My parents planted apple trees 30 years ago when they moved into their home. Macoun, Crispin, and Northern Spy apples. And if you’re wondering, that’s the best time to have planted a fruit orchard… 30 years ago.
I was as old as my own daughter when they bought the house, and I though have exactly one photo of their yard sans landscaping, there are hundreds of it in various state of evolution. The ever-changing state of that homestead might be the biggest reason I enjoy taking lots of photos of my own homes. I have a lot of memories playing in the backyard alongside those trees; they were never sturdy enough to climb when I was in my formative spider monkey years, but we used the then-small fruits as alts to tennis balls when playing with our dogs, and dodged low-hanging branches while riding our bikes and running the bases on our makeshift diamond.
My Dad was raised on a working apple farm, so this mission of his was fairly intentional, to cultivate the perfect orchard that would be in full effect by the time my sister and I were adults returning to enjoy it with our own families. Well done, parents, and thanks for the 100+ lbs. of apples.
We visited a few weekends ago. This is the third year that we harvested fruit. For longer, my parents have been able to harvest a bushel or two for themselves to eat and make desserts for special occasions, but without spraying (these trees are pesticide-free) the apple harvest has continued to improve and this year is the best yet. Besides the age of the trees themselves, I don’t know enough about all of the other factors that contribute to a stellar growing season (rain, warmth, pollination conditions) but I’ll hope for now that these mature apple trees are around and serving us for many decades to come.
In all honesty, we could have filled 140 boxes of apples, not just the 4 that we lugged home in our laps and underfoot. The plan? Applesauce for ages.
This year we’ll make as much as we can. We’ll probably have homemade sauce until Spring, even if the girls eat it several times a week.
The quick recipe?
- ~20 apples, peeled, cored, and chopped. For the love of efficiency, buy yourself one of these apple peelers (shown above).
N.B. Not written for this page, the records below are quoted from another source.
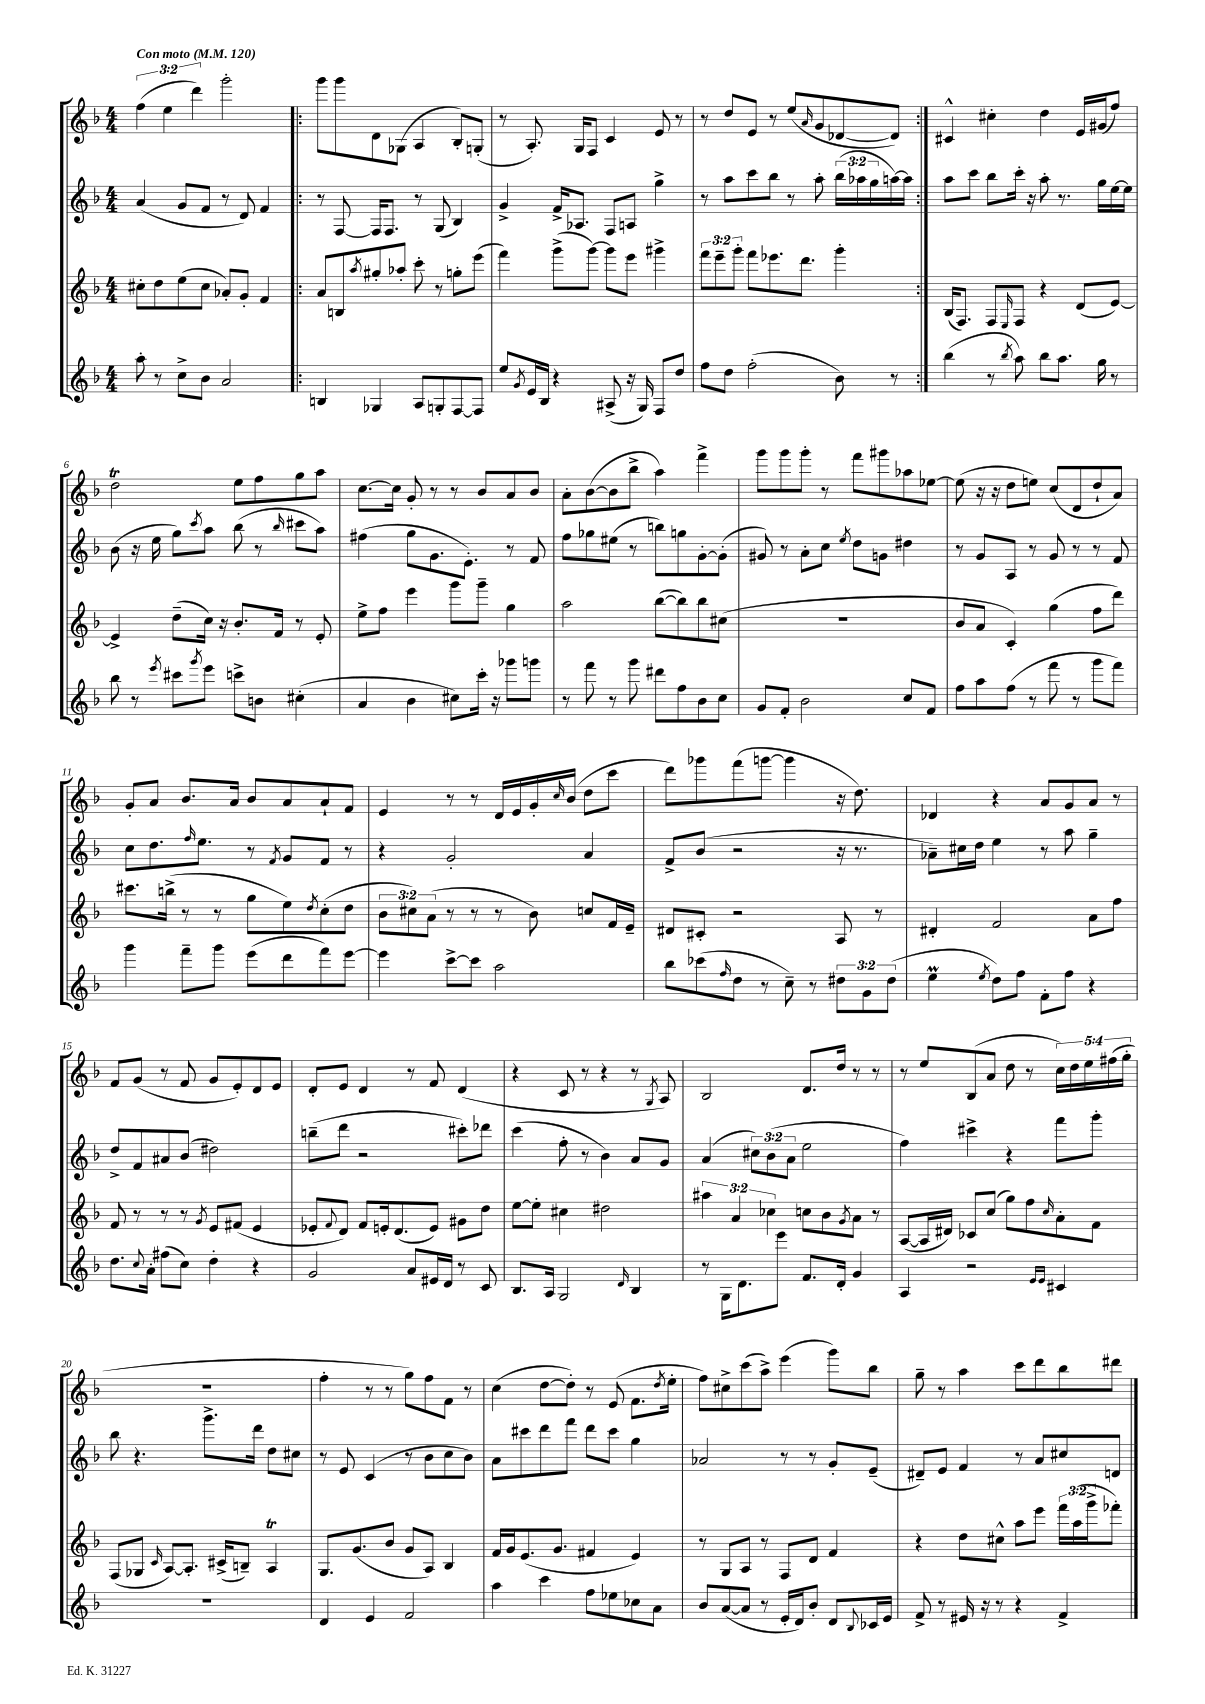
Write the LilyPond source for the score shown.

<<
\new StaffGroup <<
\new Staff = "s0" {
    \clef treble \key f \major \numericTimeSignature \time 4/4 \override Staff.TupletNumber.text = #tuplet-number::calc-fraction-text \tempo "Con moto" 4 = 120
    \tuplet 3/2 { f''4( e''4 d'''4) } g'''2-. |
    \repeat volta 2 { g'''8 g'''8 d'8 ges8( a4 bes8-.) g8-.( |
    r8 a8.-.) g16 f8 c'4 e'8 r8 |
    r8 d''8 e'8 r8 e''8( \grace { a'16 } g'8 des'8~ des'8) | }
    cis'4-^ cis''4-. d''4 e'16 gis'16( f''8) |
    d''2\trill e''8 f''8 g''8 a''8 |
    c''8.~ c''16 g'8-. r8 r8 bes'8 a'8 bes'8 |
    a'8-. bes'8~( bes'8 bes''8-> a''4) f'''4-> |
    g'''8 g'''8 g'''8-. r8 f'''8 gis'''8 aes''8 ees''8~ |
    ees''8( r16 r16 d''8 e''8) c''8( d'8 d''8-! a'8) |
    g'8-. a'8 bes'8. a'16 bes'8 a'8 a'8-! f'8 |
    e'4 r8 r8 d'16 e'16 g'16-. \grace { c''16 } bes'16( d''8 c'''8 |
    d'''8) ges'''8 f'''8( g'''8~ g'''4 r16 d''8.) |
    des'4 r4 a'8 g'8 a'8 r8 |
    f'8 g'8( r8 f'8 g'8 e'8-.) d'8 e'8 |
    d'8-. e'8 d'4 r8 f'8 d'4( |
    r4 c'8 r8 r4 r8 \acciaccatura { g8 } a8) |
    bes2 d'8. d''16 r8 r8 |
    r8 e''8 bes8( a'8 d''8 r8 \tuplet 5/4 { c''16) d''16 e''16 fis''16( g''16-. } |
    R1 |
    f''4-. r8 r8 g''8) f''8 f'8 r8 |
    c''4( d''8~ d''8-.) r8 e'8( f'8. \acciaccatura { d''8 } e''16-. |
    f''8) cis''8-> c'''8( a''8->) e'''4( g'''8) bes''8 |
    g''8-- r8 a''4 c'''8 d'''8 bes''8 dis'''8 \bar "|." |
}
\new Staff = "s1" {
    \clef treble \key f \major \numericTimeSignature \time 4/4 \override Staff.TupletNumber.text = #tuplet-number::calc-fraction-text
    a'4( g'8 f'8 r8 d'8) f'4 |
    \repeat volta 2 { r8 f8~ f16 f8. r8 g8( bes4) |
    g'4-> f'16-> aes8. f8 a8 g''4-> |
    r8 a''8 c'''8 bes''8 r8 a''8-. \tuplet 3/2 { bes''16( aes''16 g''16 } a''16~) a''16 | }
    a''8 c'''8 bes''8 c'''16-. r16 a''8-. r8. g''16 e''16~ e''16 |
    bes'8( r16 e''16 g''8) \acciaccatura { c'''8 } a''8 bes''8( r8 \grace { bes''16 } cis'''8 a''8) |
    fis''4( g''8 g'8. e'8.-.) r8 f'8 |
    f''8 ges''8 eis''8( r8 b''8) g''8 g'8~-. g'8-.( |
    gis'8) r8 a'8-. c''8 \acciaccatura { e''8 } d''8 g'8 dis''4 |
    r8 g'8 a8 r8 g'8 r8 r8 f'8 |
    c''8 d''8. \grace { f''16 } e''8. r8 \acciaccatura { f'8 } g'8 f'8 r8 |
    r4 g'2-. a'4 |
    f'8-> bes'8( r2 r16 r8. |
    aes'8--) cis''16 d''16 e''4 r8 a''8 g''4-- |
    d''8-> f'8 ais'8 bes'8( dis''2) |
    b''8--( d'''8 r2 cis'''8-.) des'''8 |
    c'''4( f''8-. r8 bes'4) a'8 g'8 |
    a'4( \tuplet 3/2 { cis''8) bes'8( a'8 } e''2 |
    f''4) cis'''4-> r4 f'''8 g'''8-. |
    bes''8 r4. g'''8.-> d'''16 d''8 cis''8 |
    r8 e'8 c'4( r8 bes'8 c''8 bes'8) |
    a'8 cis'''8 d'''8 f'''8 d'''8 cis'''8 g''4 |
    aes'2 r8 r8 g'8-. e'8--( |
    dis'8--) e'8 f'4 r8 a'8 cis''8 d'8 \bar "|." |
}
\new Staff = "s2" {
    \clef treble \key f \major \numericTimeSignature \time 4/4 \override Staff.TupletNumber.text = #tuplet-number::calc-fraction-text
    cis''8-. d''8 e''8( cis''8 aes'8-.) g'8-. f'4 |
    \repeat volta 2 { a'8 b8 \acciaccatura { a''8 } gis''8-. aes''8-. c'''8-. r8 g''8-. e'''8( |
    f'''4) g'''8->( g'''8~) g'''8 e'''8 gis'''4-> |
    \tuplet 3/2 { f'''8 e'''8-- g'''8-. } f'''8 ees'''8. d'''8. g'''4-. | }
    bes16( f8.) f8 \grace { e16 } f8 r4 d'8( e'8~) |
    e'4-> d''8--( c''16) r16 bes'8.-. f'16 r8 e'8-. |
    e''8-> f''8 e'''4 g'''8 g'''8-- g''4 |
    a''2 bes''8~( bes''8) bes''8 cis''8( |
    R1 |
    bes'8 a'8 c'4-.) g''4( f''8 d'''8) |
    cis'''8. b''16->( r8 r8 g''8 e''8) \acciaccatura { d''8 } c''8-.( d''8 |
    \tuplet 3/2 { bes'8 cis''8) a'8( } r8 r8 r8 bes'8) c''8 f'16 e'16-- |
    dis'8 cis'8-. r2 a8 r8 |
    dis'4-. f'2 a'8 f''8 |
    f'8 r8 r8 r8 \acciaccatura { g'8 } e'8 fis'8( e'4 |
    ees'8-. \appoggiatura { f'8 } d'8) f'8 e'16-. d'8.( e'8) gis'8 d''8 |
    e''8~ e''8-. cis''4 dis''2 |
    \tuplet 3/2 { ais''4 a'4 ces''4 } c''8 bes'8 \acciaccatura { g'8 } a'8 r8 |
    a8~( a16 dis'16) ces'8 c''8( g''8) f''8 \grace { c''16 } a'8-. f'8 |
    f8( ges8 \grace { c'16 } a8~) a8.-. cis'16->( b8--) a4\trill |
    g8. g'8.( bes'8 g'8 a8) bes4 |
    f'16 g'16 e'8.( g'8. fis'4 e'4) |
    r8 g8 a8 r8 f8 d'8 f'4 |
    r4 d''8 cis''8-^ a''8 e'''8 \tuplet 3/2 { f'''16 a''16( g'''16-> } fes'''8-.) \bar "|." |
}
\new Staff = "s3" {
    \clef treble \key f \major \numericTimeSignature \time 4/4 \override Staff.TupletNumber.text = #tuplet-number::calc-fraction-text
    a''8-. r8 c''8-> bes'8 a'2 |
    \repeat volta 2 { b4 ges4 a8 g8-. f8~ f8 |
    e''8 \acciaccatura { g'8 } e'16 bes16 r4 ais8->( r16 g16) f8 d''8 |
    f''8 d''8 f''2-.( bes'8) r8 | }
    bes''4( r8 \acciaccatura { bes''8 } a''8) bes''8 a''8. g''16 r8 |
    bes''8 r8 \acciaccatura { e'''8 } cis'''8 \acciaccatura { g'''8 } e'''8 c'''8-> b'8 cis''4-.( |
    a'4 bes'4 cis''8) c'''16-. r16 ges'''8 g'''8 |
    r8 f'''8 r8 g'''8 dis'''8 f''8 bes'8 c''8 |
    g'8 f'8-. bes'2 c''8 f'8 |
    f''8 a''8 f''8( r8 f'''8 r8 g'''8 f'''8) |
    g'''4 f'''8-- g'''8 e'''8( d'''8 f'''8) e'''8~ |
    e'''4 c'''8~-> c'''8 a''2 |
    bes''8 ces'''8( \grace { f''16 } d''8 r8 c''8--) r8 \tuplet 3/2 { dis''8 g'8 dis''8( } |
    e''4\prall \acciaccatura { e''8 } d''8) f''8 f'8-. f''8 r4 |
    d''8. \appoggiatura { c''8 } a'16-. fis''8( c''8) d''4-. r4 |
    g'2 a'8 eis'16 d'16 r8 c'8 |
    bes8. a16 g2 \grace { d'16 } bes4 |
    r8 g16 d'8. e'''8 f'8. d'16-. g'4 |
    a4 r2 \grace { e'16 e'16 } cis'4 |
    R1 |
    d'4 e'4 f'2 |
    a''4 c'''4 f''8 ees''8 ces''8 a'8 |
    bes'8 a'8~( a'8 r8 e'16-. d'16) bes'8-. d'8 \appoggiatura { bes8 } ces'16 e'16 |
    f'8-> r8 eis'16 r16 r8 r4 f'4-> \bar "|." |
}
>>
>>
- 1-2 tablespoons of cinnamon
- 1/4 cup of sugar (optional – I test more and less sugar with each batch, the apples themselves are quite sweet but I think it helps the juices extract from the fruit)
- Put all of it right on the stove in a covered stock pot over medium heat for 20 minutes. Stir. The apples will begin to break down, it will become quite liquidy. Cover with the heat on low for an additional 20-30 minutes. After this point, the apples should break down easily when you poke them. A simple potato masher will do the trick, a hand blender if your family is more particular about lumps – work it until you have the consistency that you want. Let the applesauce cool, and store in the refrigerator.
- If you have excess like me with my 20 batches, freeze it in manageable quart-size freezer bags, working to squeeze out the air in the bag while you seal it. Lay them flat in the freezer, and store them for 3-months (typical freezer) or for a year (deep freezer) and use on-demand.